The impact can include unauthorized access to sensitive information, session hijacking, malware infections via redirects to malicious websites, or a complete compromise of the target's system.
WordPress security company Defiant, which spotted the attacks, says the vulnerability in question also allows unauthenticated attackers to create rogue admin accounts on WordPress websites running unpatched plugin versions (up to and including 2.10.1).
The security flaw exploited in this campaign was patched in January with the release of version 2.10.2.
"According to our records, the vulnerability has been actively attacked since February 5, 2023, but this is the largest attack against it that we have seen," threat analyst Ram Gall said.

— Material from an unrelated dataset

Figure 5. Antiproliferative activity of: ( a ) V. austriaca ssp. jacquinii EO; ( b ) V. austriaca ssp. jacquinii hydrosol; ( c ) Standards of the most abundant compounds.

"We have blocked nearly 3 million attacks against more than 1.5 million sites, from nearly 14,000 IP addresses since May 23, 2023, and attacks are ongoing."

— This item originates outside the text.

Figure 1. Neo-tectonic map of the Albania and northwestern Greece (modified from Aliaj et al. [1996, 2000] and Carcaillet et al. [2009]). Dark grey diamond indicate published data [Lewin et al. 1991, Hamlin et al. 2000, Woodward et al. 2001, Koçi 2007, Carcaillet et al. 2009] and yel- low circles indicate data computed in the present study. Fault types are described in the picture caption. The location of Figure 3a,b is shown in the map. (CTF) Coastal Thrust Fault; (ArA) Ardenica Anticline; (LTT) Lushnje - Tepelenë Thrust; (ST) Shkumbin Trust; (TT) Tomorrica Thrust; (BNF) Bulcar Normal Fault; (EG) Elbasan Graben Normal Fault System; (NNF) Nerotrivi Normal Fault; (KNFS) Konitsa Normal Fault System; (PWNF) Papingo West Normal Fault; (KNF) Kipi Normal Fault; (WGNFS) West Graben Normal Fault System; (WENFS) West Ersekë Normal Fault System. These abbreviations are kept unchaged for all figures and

Despite the large-scale nature of this ongoing attack campaign, Gall says the threat actor uses a misconfigured exploit that would likely not deploy a payload even when targeting a WordPress site running a vulnerable plugin version.
Even so, admins or owners of websites using the Beautiful Cookie Consent Banner plugin are advised to update it to the latest version because even a failed attack could corrupt the plugin's configuration stored in the nsc_bar_bannersettings_json option.
The plugin's patched versions have also been updated to repair itself in the event that the website was targeted in these attacks.
While the current wave of attacks might not be able to inject websites with a malicious payload, the threat actor behind this campaign could address this issue at any time and potentially infect any sites that remain exposed.
Last week, threat actors also started probing the internet for WordPress websites running vulnerable versions of the Essential Addons for Elementor and WordPress Advanced Custom Fields plugins.
The campaigns started after the release of proof-of-concept (PoC) exploits, allowing unauthenticated attackers to hijack websites after resetting admin passwords and gaining privileged access, respectively.